Preliminaires, meanwhile, isn't Iggy Pop's best album — he's set a pretty high bar for himself, after all — but it's certainly one of his most eclectic and interesting, not to mention one of the most satisfying of his more recent output. Early reports that it was a "concept" album and involved introspection were alarming, suggesting perhaps another    Avenue B, arguably his worst disc ever. But a lot of Preliminaires is, surprisingly, just plain terrific. 

Much was made of "Iggy as crooner" in those early press reports. Not a surprising development; he did a beautiful, non-ironic version of Sinatra's "One for My Baby (And One More for the Road)" during his weeklong 1980 stint at Bookies in Detroit. And the album is bookended by striking renditions of the standard "Autumn Leaves," delivered with its original French lyrics (the idea behind the LP's concept was inspired by a French novel). But the "crooner" aspect here is closer to Serge Gainsbourg (Ig even has his own Jane Birkin via French vocalist Lucie Aime on one track) or Charles Aznavour ... that is, when he's actually crooning at all.
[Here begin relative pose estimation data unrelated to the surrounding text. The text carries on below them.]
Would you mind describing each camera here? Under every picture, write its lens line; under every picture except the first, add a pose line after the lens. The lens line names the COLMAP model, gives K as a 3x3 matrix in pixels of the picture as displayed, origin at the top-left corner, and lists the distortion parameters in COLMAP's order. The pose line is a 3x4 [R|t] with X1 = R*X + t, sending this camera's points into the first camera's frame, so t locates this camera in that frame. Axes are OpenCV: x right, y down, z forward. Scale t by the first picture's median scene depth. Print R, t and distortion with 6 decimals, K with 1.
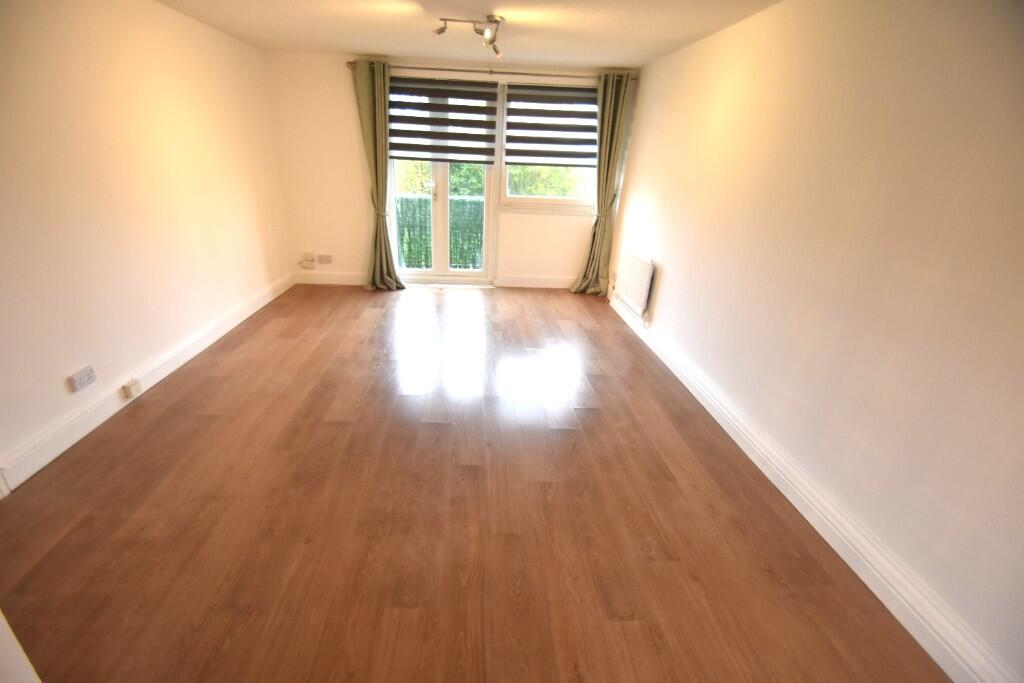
lens RADIAL K [[441.0, 0, 512.0], [0, 441.0, 341.5], [0, 0, 1]] dist [0.015535, -0.015864]
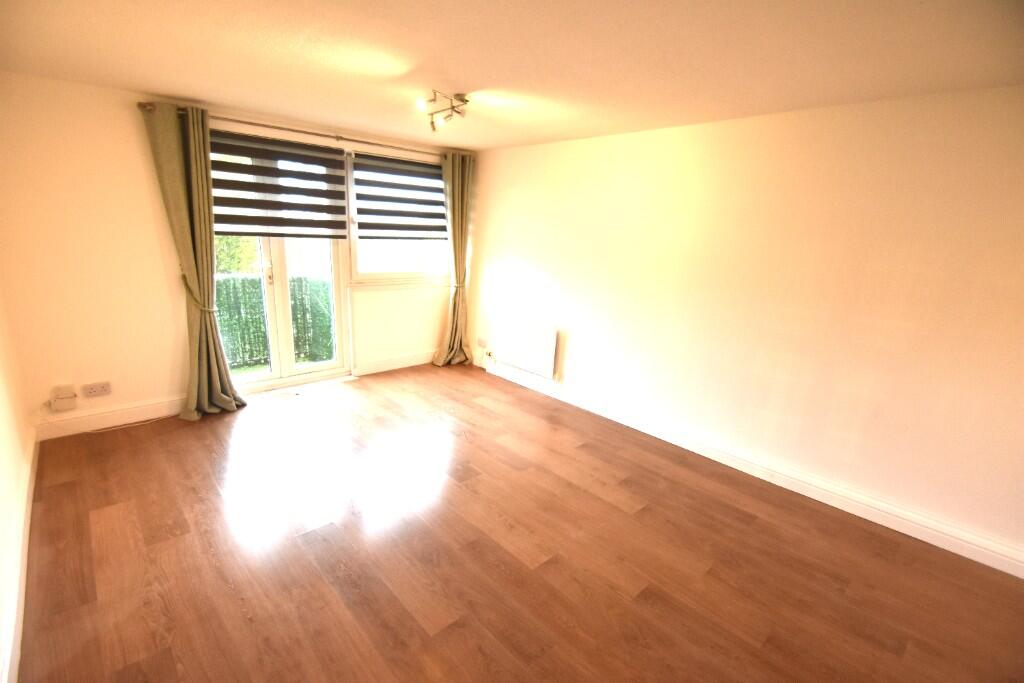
lens RADIAL K [[441.0, 0, 512.0], [0, 441.0, 341.5], [0, 0, 1]] dist [0.015535, -0.015864]
pose [[0.790108, -0.154732, 0.593117, -0.335928], [0.222750, 0.973942, -0.042650, -0.100539], [-0.571062, 0.165815, 0.803986, 0.162577]]
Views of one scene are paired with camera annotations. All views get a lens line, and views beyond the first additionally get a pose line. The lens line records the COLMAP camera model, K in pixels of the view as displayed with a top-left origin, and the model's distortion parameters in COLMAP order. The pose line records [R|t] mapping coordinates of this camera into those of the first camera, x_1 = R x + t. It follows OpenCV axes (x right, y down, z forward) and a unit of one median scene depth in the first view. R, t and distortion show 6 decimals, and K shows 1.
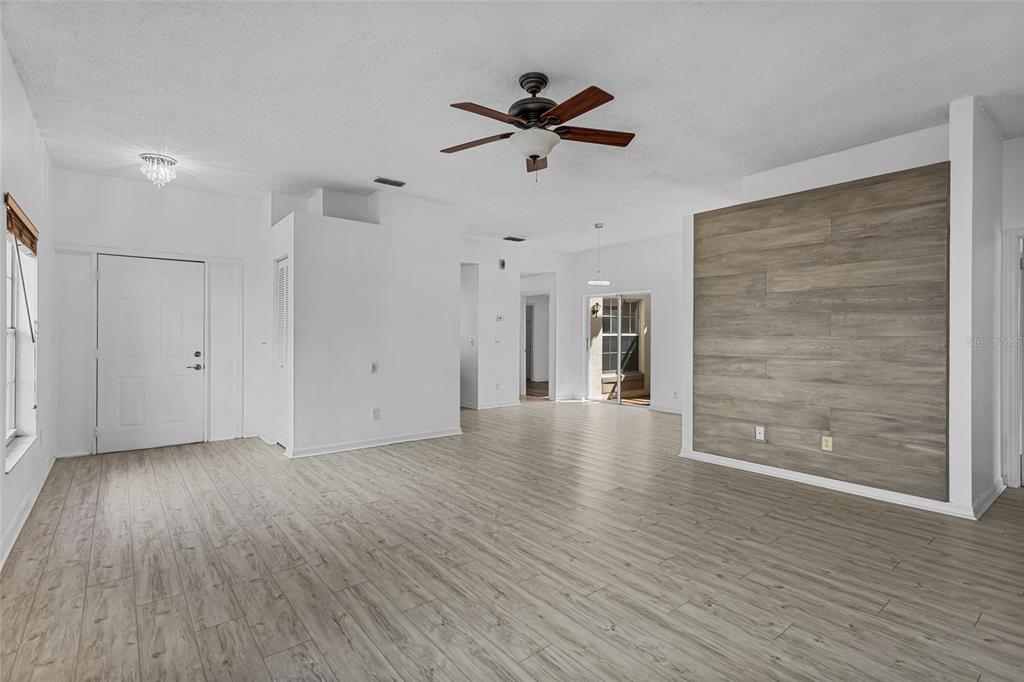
lens RADIAL K [[493.4, 0, 514.0], [0, 493.4, 339.4], [0, 0, 1]] dist [0.005286, 0.000951]
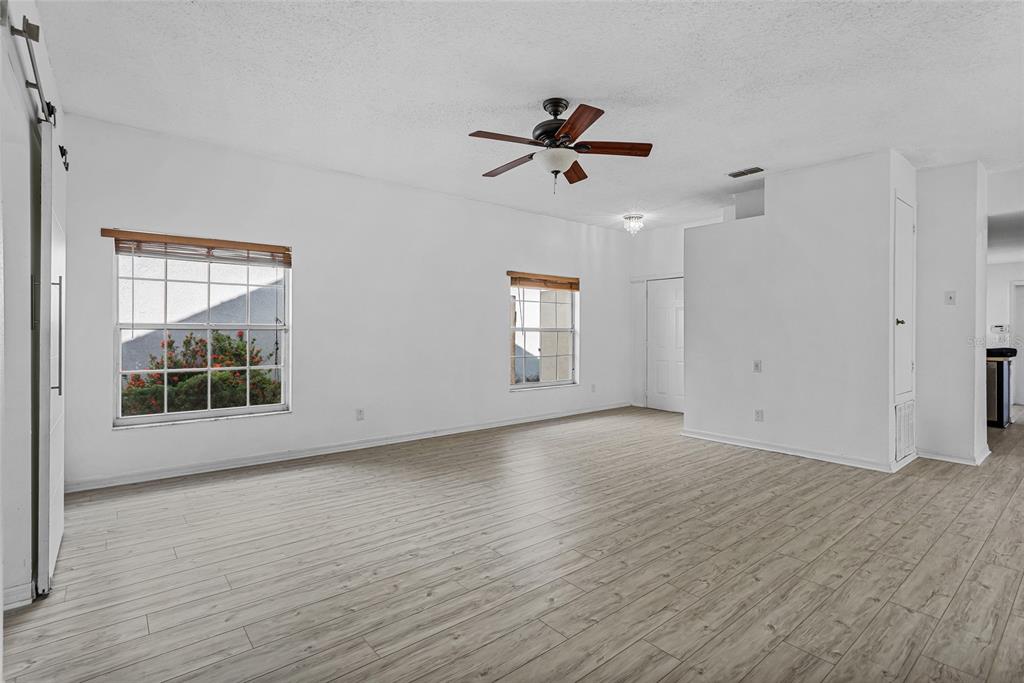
lens RADIAL K [[493.4, 0, 510.4], [0, 493.4, 332.2], [0, 0, 1]] dist [0.005286, 0.000951]
pose [[0.002859, -0.003686, -0.999989, 1.313177], [-0.008890, 0.999954, -0.003711, -0.001748], [0.999956, 0.008900, 0.002826, 1.010834]]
He also explores ragtime and Dixieland ("King of the Dogs") as well as traditional country blues ("He's Dead/She's Alive"). "Nice to Be Dead" features a chugging and then thunderous rock riff and crescendo; the burping synthesizer-based "Party Time" would've worked on Ig's own The Idiot, right down to its lyrics and title. Speaking of lyrics, the poetry here sometimes touches on the "decadence" (more like "mainstream," actually, these days) he's dealt with his entire career, even on his lovely, self-composed ballad, "I Want to Go to the Beach." But the lyrics are often equally as lovely and poignant as the word "ballad" might suggest. Dog lovers will be saddened by the opening of "Machine for Loving," which depicts the death of a beloved old canine. But its conclusion, part of which surmises: "Love is simple to define but it seldom happens. Through these dogs, we pay homage to love and its possibilities" ... well, hell, that's just absolutely beautiful.